Each team of students will perform a research project. The objective for this project is to i) dive into a particular concept from lecture and ii) apply that concept to something that is of interest to you. The project is broken up into four stages.
Project Proposal (5%): 1 page + references. Your report should motivate the problem, briefly describe how the state-of-the-art tackles this problem, and clearly identify how your solution will advance the state-of-the-art. Include a timeline.
Project Milestone (5%): 2 pages. Describe your team's progress so far, and include preliminary results. Discuss any changes you have made to your project goals; provide an updated timeline. You should stop by office hours to go over your milestone report.
Project Presentation (8%): Present your findings in a 5 minute talk. Explain your problem motivation and solution. If possible, I encourage you to include a demo. Your presentation must articulate how your project applies and extends the concepts from lecture. All team members are expected to speak and equally participate in the presentation.
Final Report (22%): 6 pages + references. Divide your report into the following sections: Introduction, Related Work, Problem Statement, Methods, Experiments, Conclusion, and References. Include figures to visualize your method and results. You will be graded based on both the technical content of your report and the clarity of your writing.

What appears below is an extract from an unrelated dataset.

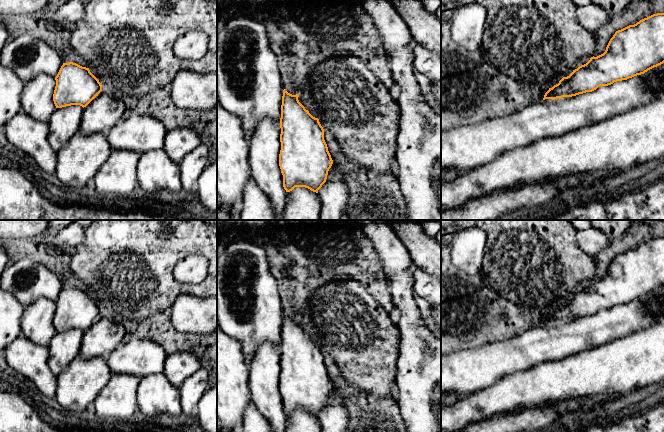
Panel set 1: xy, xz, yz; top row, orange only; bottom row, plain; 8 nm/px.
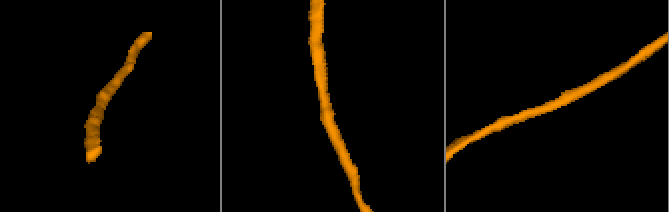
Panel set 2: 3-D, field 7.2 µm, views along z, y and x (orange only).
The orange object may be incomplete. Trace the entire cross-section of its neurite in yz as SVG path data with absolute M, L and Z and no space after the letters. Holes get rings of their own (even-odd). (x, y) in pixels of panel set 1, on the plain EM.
M664 237L615 256L606 274L579 290L545 317L545 323L572 321L627 304L664 287Z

This is a discussion-based class. All students are expected to ask and answer questions, particularly on days when we have paper presentations. I will not give participation points for just attending class regularly — if you do not join the discussion you will receive a zero. To earn full credit, I expect you to provide one insightful question or comment in at least 15 lectures throughout the semester.
Services for Students with Disabilities
Every student in this course should have an equal opportunity to succeed. If you anticipate or experience academic barriers that may be due to disability, including but not limited to ADHD, chronic or temporary medical conditions, deaf or hard of hearing, learning disability, mental health, or vision impairment, please contact the Services for Students with Disabilities (SSD) office (540-231-3788, email@example.com, or visit www.ssd.vt.edu). If you have an SSD accommodation letter, please email me as soon as possible so that I can accommodate your needs.

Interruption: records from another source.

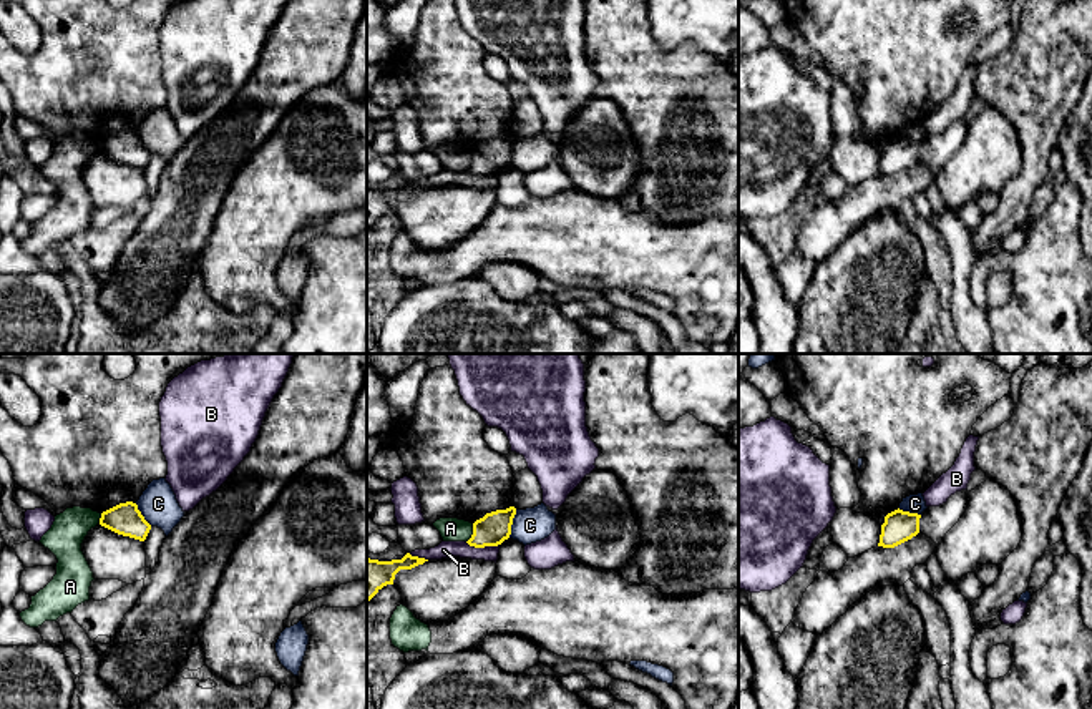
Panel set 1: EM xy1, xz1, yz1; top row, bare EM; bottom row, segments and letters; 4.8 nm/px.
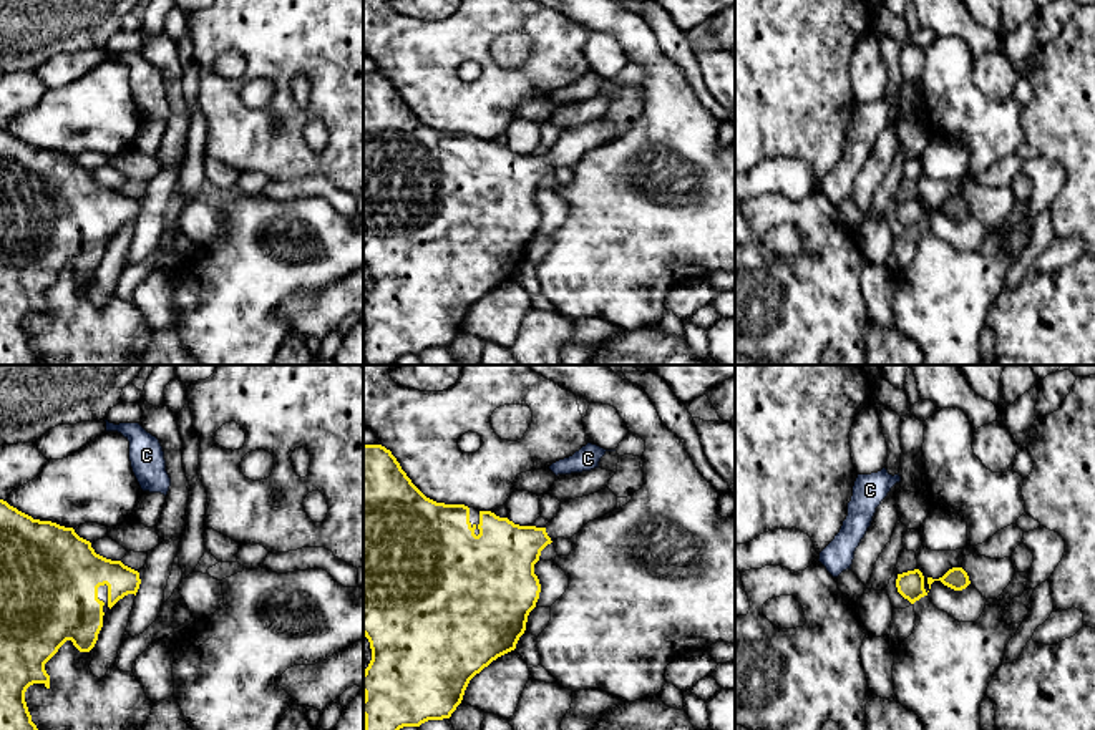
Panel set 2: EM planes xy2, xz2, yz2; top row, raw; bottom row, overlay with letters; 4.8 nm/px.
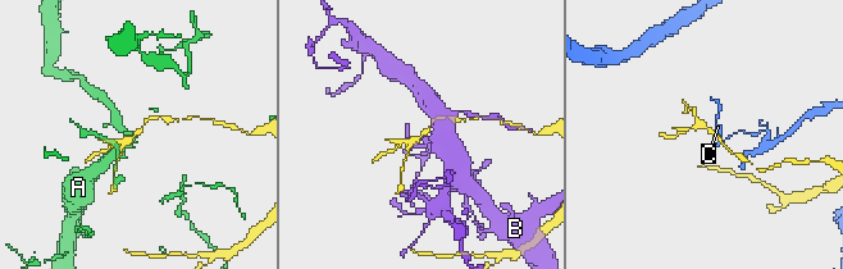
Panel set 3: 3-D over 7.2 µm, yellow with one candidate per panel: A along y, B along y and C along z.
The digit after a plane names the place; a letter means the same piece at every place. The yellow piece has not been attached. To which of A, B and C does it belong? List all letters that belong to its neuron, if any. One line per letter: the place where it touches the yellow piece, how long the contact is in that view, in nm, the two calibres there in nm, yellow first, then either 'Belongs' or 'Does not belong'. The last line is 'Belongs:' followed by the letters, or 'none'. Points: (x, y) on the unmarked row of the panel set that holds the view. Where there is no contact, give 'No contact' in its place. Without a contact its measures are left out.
A: Touches yellow at xz1 (473, 161). Shared border 100 nm. Thickness 160 nm (yellow) against 110 nm. Does not belong
B: Touches yellow at xz1 (482, 175). Shared border 170 nm. Thickness 160 nm (yellow) against 80 nm. Does not belong
C: Touches yellow at xz1 (511, 151). Shared border 140 nm. Thickness 160 nm (yellow) against 170 nm. Does not belong
Belongs: none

The Honor Code pledge that each member of the community agrees to abide by states:
“As a Hokie, I will conduct myself with honor and integrity at all times. I will not lie, cheat, or steal, nor will I accept the actions of those who do.”
Students enrolled in this course are responsible for abiding by the Honor Code. A student who has doubts about how the Honor Code applies to any assignment is responsible for obtaining specific guidance from the course instructor before submitting the assignment for evaluation. Ignorance of the rules does not exclude any member of the University community from the requirements and expectations of the Honor Code. Academic integrity expectations are the same for online classes as they are for in person classes. All university policies and procedures apply in any Virginia Tech academic environment. For additional information about the Honor Code, please visit: https://www.honorsystem.vt.edu/
Honor Code Pledge
The Virginia Tech honor code pledge for assignments is as follows:
``I have neither given nor received unauthorized assistance on this assignment.''
The pledge is to be written out on all graded assignments at the university and signed by the student. The honor pledge represents both an expression of the student's support of the honor code and a commitment to uphold the academic standards at Virginia Tech.
If you have questions or are unclear about what constitutes academic misconduct on an assignment or exam, please speak with me. The normal sanction I will recommend for a violation of the Honor Code is an F* sanction as your final course grade. The F represents failure in the course, and * identifies a student who has failed to uphold the values of academic integrity at Virginia Tech.